Extracted data entries
* * *

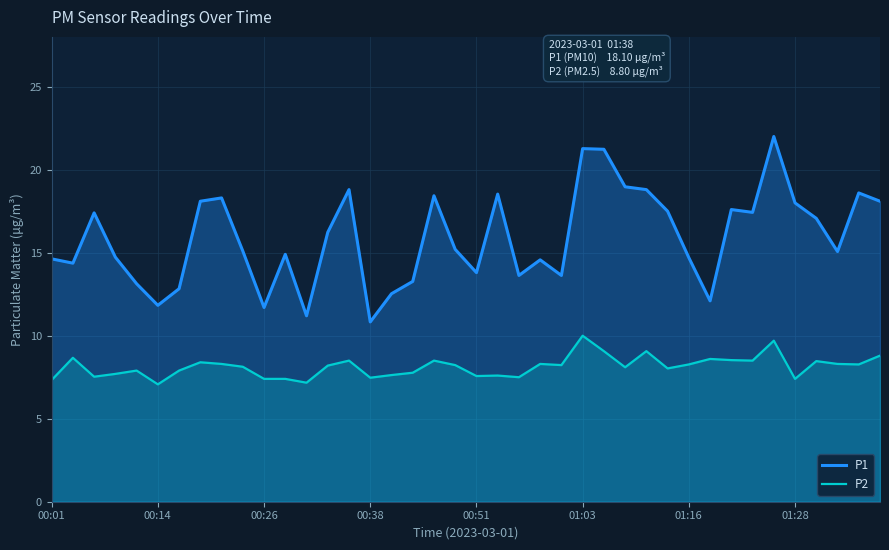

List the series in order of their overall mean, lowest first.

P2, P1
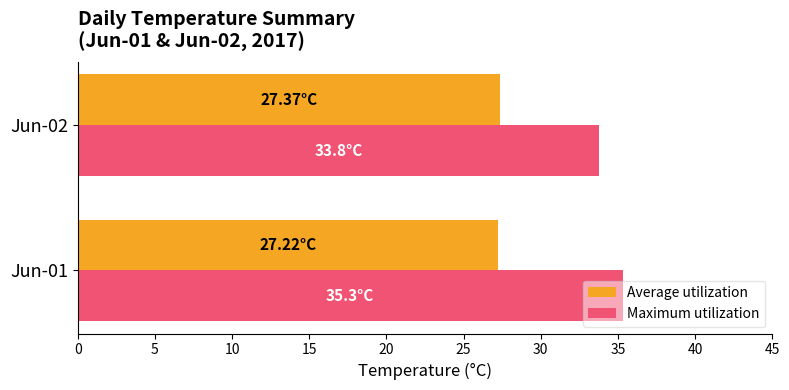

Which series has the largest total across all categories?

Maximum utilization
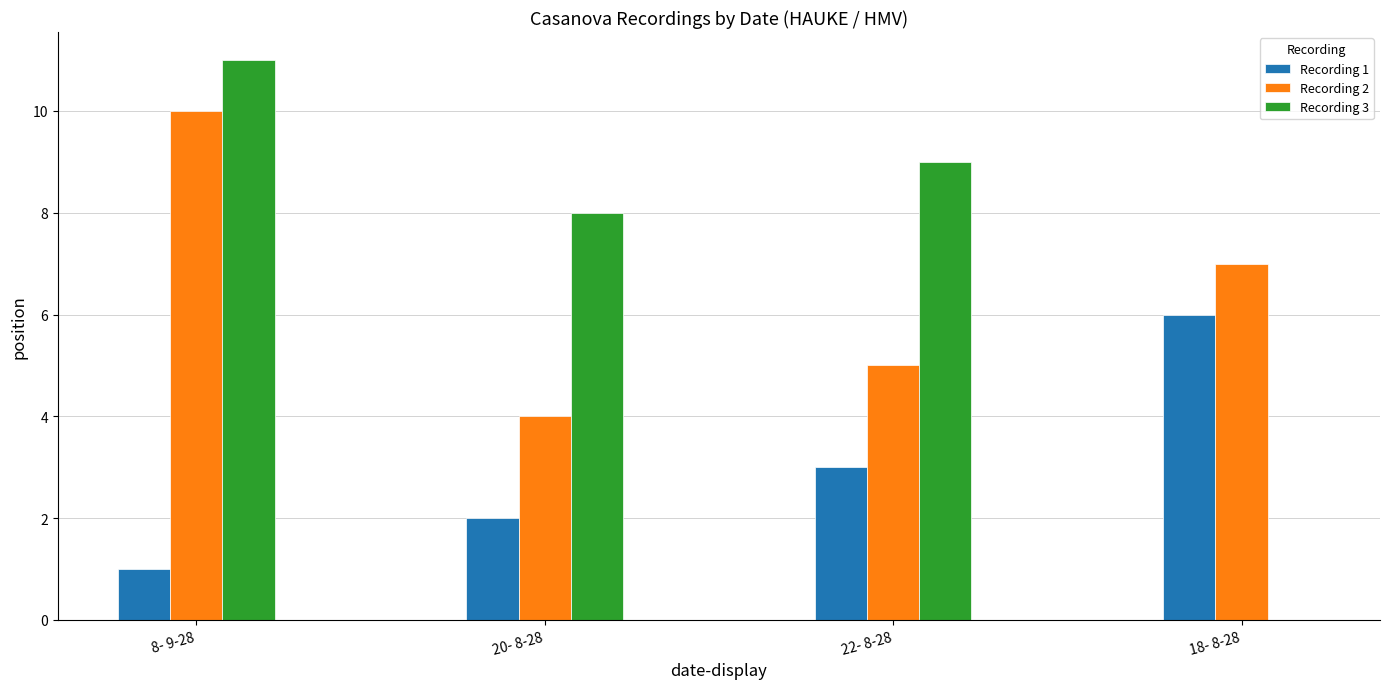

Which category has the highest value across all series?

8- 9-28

* * *

**THE PROBLEM**
Please copy all of the material above word for word, leaving out the pictures.

**OUTPUT BELOW**
List the series in order of their overall mean, lowest first.

P2, P1

Which series has the largest total across all categories?

Maximum utilization

Which category has the highest value across all series?

8- 9-28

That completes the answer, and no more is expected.